- [EXCERPT PROVIDED]:
Reservoir Petrofacies: A Tool for Quality Characterization and Prediction*
Luiz Fernando De Ros1 and Karin Goldberg1
Search and Discovery Article #50059 (2007)
Posted November 23, 2007
*Adapted from extended abstract prepared for presentation at AAPG Annual Convention, Long Beach, California, April 1-4, 2007
1Institute of Geosciences, UFRGS, Porto Alegre, Brazil ([email protected])
The intrinsic quality of petroleum reservoirs (porosity, permeability) is controlled by depositional structures, textures and composition, by diagenetic processes and products (volume or intensity, habits, and distribution), as well as by pore types and distribution. Reservoir petrofacies can be systematically defined by the combination of these attributes. The concept of reservoir petrofacies is useful and operational for the characterization of reservoirs and for the prediction of their quality during exploration. The determination of reservoir petrofacies is initiated by the recognition of preliminary petrofacies through a systematic description of the listed attributes in samples collected along a representative distribution, followed by recognition of the attributes with larger impact on porosity and permeability. The preliminary petrofacies are then checked against petrophysical and petrographic quantitative parameters by using statistical or neural network tools. Threshold values are defined for the influent textural and compositional attributes that constrain the significant reservoir petrofacies. Reservoir petrofacies defined by this methodology are consistent in terms of petrophysical porosity and permeability, seismic and log signatures. Consequently, they can be used for sensible calibrations and for tri-dimensional representations of the quality of reservoirs. Reservoir petrofacies can be linked to stratigraphic and structural framework parameters for the development of coherent models of reservoir quality prediction.
The term petrofacies is defined in the sedimentary literature by different meanings. The dominant part of the published work defines petrofacies solely in terms of the major detrital composition of sandstones and conglomerates, related to patterns of sedimentary provenance (e.g., Stanley, 1976; Gandolfi et al., 1983; Ingersoll, 1990; Large and Ingersoll, 1997; Trop and Ridgway, 1997; Critelli and Nilsen, 2000; Hendrix, 2000; Michaelsen and Henderson, 2000; Savoy et al., 2000; Dickinson and Lawton, 2001; Marenssi et al., 2002). A few studies refer to petrofacies as the major petrographic characteristics of carbonate, evaporitic, or mudrocks (e.g., Kopaska-Merkel and Friedman, 1989; Kulick and Theuerjahr, 1989; Ching and Friedman, 2000; Testa and Lugli, 2000).

- [REQUESTS]:
A. From the article on reservoir petrofacies, set down the passage between "Reservoir Petrofacies: A" and "Article #50059 (2007)", inclusive.
B. Rewrite the paragraph of the article on reservoir petrofacies that begins "The term petrofacies is defined" in a shorter form, keeping its main facts.
The listing is not needed for this work.

- [MATERIAL]:
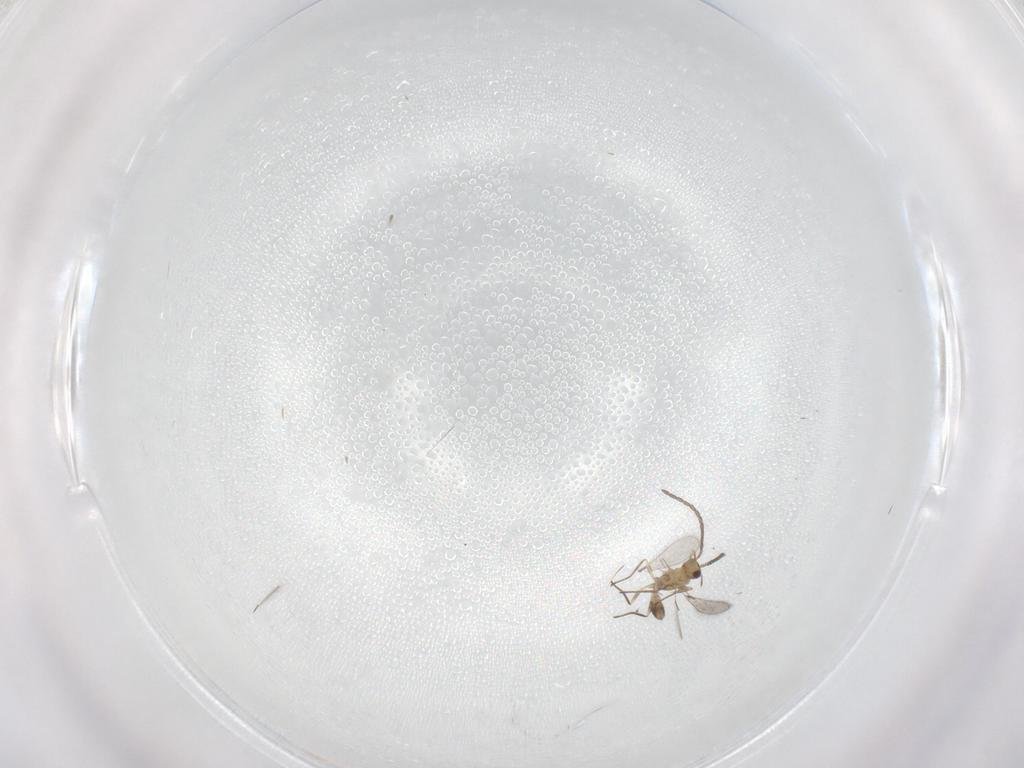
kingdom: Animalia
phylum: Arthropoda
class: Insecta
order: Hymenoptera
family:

==

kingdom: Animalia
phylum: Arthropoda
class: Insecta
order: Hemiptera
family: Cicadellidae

- [RESPONSES BY TASK]:
A.
Reservoir Petrofacies: A Tool for Quality Characterization and Prediction*
Luiz Fernando De Ros1 and Karin Goldberg1
Search and Discovery Article #50059 (2007)

B. Sedimentary literature gives the term petrofacies more than one meaning. Most published work uses it only for the major detrital composition of sandstones and conglomerates, in relation to patterns of sedimentary provenance. A few studies use it instead for the major petrographic characteristics of carbonate, evaporitic, or mudrocks.